- **Problem description**: Within the data below, count the lines that include "candle" and give only the count.

** Opening Data to examine block **

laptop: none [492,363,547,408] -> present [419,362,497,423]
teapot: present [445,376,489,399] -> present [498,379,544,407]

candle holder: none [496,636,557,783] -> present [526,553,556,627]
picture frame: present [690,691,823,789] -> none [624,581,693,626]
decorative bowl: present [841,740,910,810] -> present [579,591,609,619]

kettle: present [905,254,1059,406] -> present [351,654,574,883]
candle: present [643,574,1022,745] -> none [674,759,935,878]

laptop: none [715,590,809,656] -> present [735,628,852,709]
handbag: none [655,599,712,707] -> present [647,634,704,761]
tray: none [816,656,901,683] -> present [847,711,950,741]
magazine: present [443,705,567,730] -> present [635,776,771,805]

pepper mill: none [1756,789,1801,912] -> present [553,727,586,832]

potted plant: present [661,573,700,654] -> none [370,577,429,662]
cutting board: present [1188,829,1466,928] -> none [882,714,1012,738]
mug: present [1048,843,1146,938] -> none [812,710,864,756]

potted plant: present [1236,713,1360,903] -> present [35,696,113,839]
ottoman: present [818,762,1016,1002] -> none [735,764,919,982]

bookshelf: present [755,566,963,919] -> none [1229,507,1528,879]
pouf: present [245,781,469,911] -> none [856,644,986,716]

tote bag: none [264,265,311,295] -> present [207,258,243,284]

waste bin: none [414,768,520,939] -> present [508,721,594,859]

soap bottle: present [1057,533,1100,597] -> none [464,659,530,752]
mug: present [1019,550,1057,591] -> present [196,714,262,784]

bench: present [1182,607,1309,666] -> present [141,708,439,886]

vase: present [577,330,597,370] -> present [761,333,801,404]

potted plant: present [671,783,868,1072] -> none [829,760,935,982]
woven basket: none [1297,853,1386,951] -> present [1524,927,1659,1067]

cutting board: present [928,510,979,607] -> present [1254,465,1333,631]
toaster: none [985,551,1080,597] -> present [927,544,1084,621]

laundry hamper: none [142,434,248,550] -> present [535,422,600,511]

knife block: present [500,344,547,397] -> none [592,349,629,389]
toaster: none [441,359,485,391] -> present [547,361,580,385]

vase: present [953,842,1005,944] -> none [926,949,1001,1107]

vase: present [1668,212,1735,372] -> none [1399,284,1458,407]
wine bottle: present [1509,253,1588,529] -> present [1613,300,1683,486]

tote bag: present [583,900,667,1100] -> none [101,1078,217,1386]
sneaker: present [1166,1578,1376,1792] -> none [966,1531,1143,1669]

** Closing Data to examine block **

- **Result of this task**: 2